Image and design file data:
—————

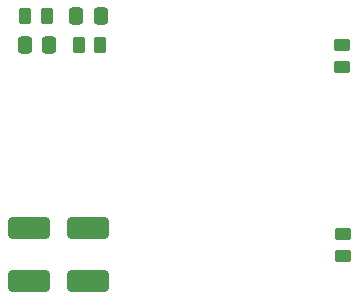
<source format=gtp>
G04 #@! TF.GenerationSoftware,KiCad,Pcbnew,8.0.2*
G04 #@! TF.CreationDate,2025-02-21T12:28:42+08:00*
G04 #@! TF.ProjectId,Indicators,496e6469-6361-4746-9f72-732e6b696361,rev?*
G04 #@! TF.SameCoordinates,Original*
G04 #@! TF.FileFunction,Paste,Top*
G04 #@! TF.FilePolarity,Positive*
%FSLAX46Y46*%
G04 Gerber Fmt 4.6, Leading zero omitted, Abs format (unit mm)*
G04 Created by KiCad (PCBNEW 8.0.2) date 2025-02-21 12:28:42*
%MOMM*%
%LPD*%
G01*
G04 APERTURE LIST*
G04 Aperture macros list*
%AMRoundRect*
0 Rectangle with rounded corners*
0 $1 Rounding radius*
0 $2 $3 $4 $5 $6 $7 $8 $9 X,Y pos of 4 corners*
0 Add a 4 corners polygon primitive as box body*
4,1,4,$2,$3,$4,$5,$6,$7,$8,$9,$2,$3,0*
0 Add four circle primitives for the rounded corners*
1,1,$1+$1,$2,$3*
1,1,$1+$1,$4,$5*
1,1,$1+$1,$6,$7*
1,1,$1+$1,$8,$9*
0 Add four rect primitives between the rounded corners*
20,1,$1+$1,$2,$3,$4,$5,0*
20,1,$1+$1,$4,$5,$6,$7,0*
20,1,$1+$1,$6,$7,$8,$9,0*
20,1,$1+$1,$8,$9,$2,$3,0*%
G04 Aperture macros list end*
%ADD10RoundRect,0.250000X1.500000X0.650000X-1.500000X0.650000X-1.500000X-0.650000X1.500000X-0.650000X0*%
%ADD11RoundRect,0.250000X-0.450000X0.262500X-0.450000X-0.262500X0.450000X-0.262500X0.450000X0.262500X0*%
%ADD12RoundRect,0.250000X0.262500X0.450000X-0.262500X0.450000X-0.262500X-0.450000X0.262500X-0.450000X0*%
%ADD13RoundRect,0.250000X-0.262500X-0.450000X0.262500X-0.450000X0.262500X0.450000X-0.262500X0.450000X0*%
%ADD14RoundRect,0.250000X-0.337500X-0.475000X0.337500X-0.475000X0.337500X0.475000X-0.337500X0.475000X0*%
%ADD15RoundRect,0.250000X0.450000X-0.262500X0.450000X0.262500X-0.450000X0.262500X-0.450000X-0.262500X0*%
G04 APERTURE END LIST*
D10*
X87500000Y-102975000D03*
X82500000Y-102975000D03*
D11*
X109000000Y-87500000D03*
X109000000Y-89325000D03*
D12*
X88500000Y-87500000D03*
X86675000Y-87500000D03*
D13*
X82175000Y-85000000D03*
X84000000Y-85000000D03*
D10*
X87500000Y-107475000D03*
X82500000Y-107475000D03*
D14*
X82137500Y-87500000D03*
X84212500Y-87500000D03*
D15*
X109040000Y-105300000D03*
X109040000Y-103475000D03*
D14*
X86500000Y-85000000D03*
X88575000Y-85000000D03*
M02*

</source>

—————

Only the lines from the one bearing "X82500000Y-102975000D03*" through the end of the entries above belong in the answer, each one exactly as given.

* **Output of the exercise**:
X82500000Y-102975000D03*
D11*
X109000000Y-87500000D03*
X109000000Y-89325000D03*
D12*
X88500000Y-87500000D03*
X86675000Y-87500000D03*
D13*
X82175000Y-85000000D03*
X84000000Y-85000000D03*
D10*
X87500000Y-107475000D03*
X82500000Y-107475000D03*
D14*
X82137500Y-87500000D03*
X84212500Y-87500000D03*
D15*
X109040000Y-105300000D03*
X109040000Y-103475000D03*
D14*
X86500000Y-85000000D03*
X88575000Y-85000000D03*
M02*

</source>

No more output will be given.